> **JOB ITEM**
Your answer should be the exact lines of the data below from the one containing "vfov_deg: 53.1" through the one containing "focal_mm: 3.93"; please include nothing else.

[Records from a data collection]
○ ○ ○
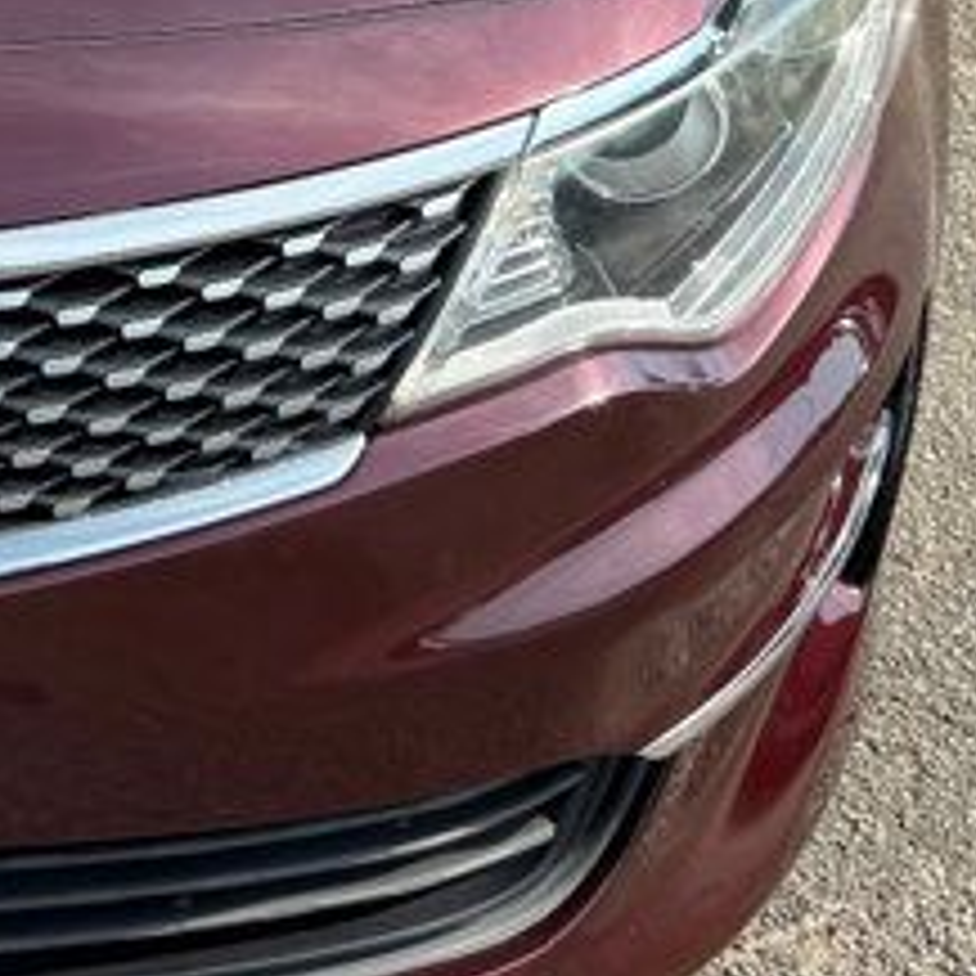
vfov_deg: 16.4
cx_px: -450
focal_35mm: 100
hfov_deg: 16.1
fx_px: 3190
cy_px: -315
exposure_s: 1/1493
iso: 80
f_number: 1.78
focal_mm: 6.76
○ ○ ○
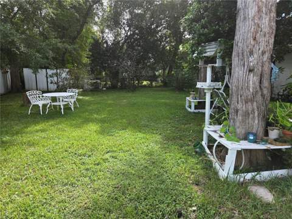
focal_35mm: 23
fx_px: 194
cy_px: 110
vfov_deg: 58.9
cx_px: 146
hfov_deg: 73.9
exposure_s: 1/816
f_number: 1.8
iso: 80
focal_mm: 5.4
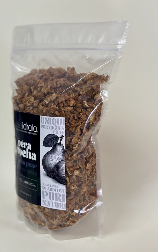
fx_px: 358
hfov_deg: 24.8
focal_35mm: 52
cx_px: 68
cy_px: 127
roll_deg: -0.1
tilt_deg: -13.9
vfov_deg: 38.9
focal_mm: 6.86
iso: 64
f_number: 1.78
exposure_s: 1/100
○ ○ ○
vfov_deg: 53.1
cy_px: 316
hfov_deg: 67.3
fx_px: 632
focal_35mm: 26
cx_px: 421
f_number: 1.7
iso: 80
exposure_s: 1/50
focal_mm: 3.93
○ ○ ○
> **WORKED SOLUTION**
vfov_deg: 53.1
cy_px: 316
hfov_deg: 67.3
fx_px: 632
focal_35mm: 26
cx_px: 421
f_number: 1.7
iso: 80
exposure_s: 1/50
focal_mm: 3.93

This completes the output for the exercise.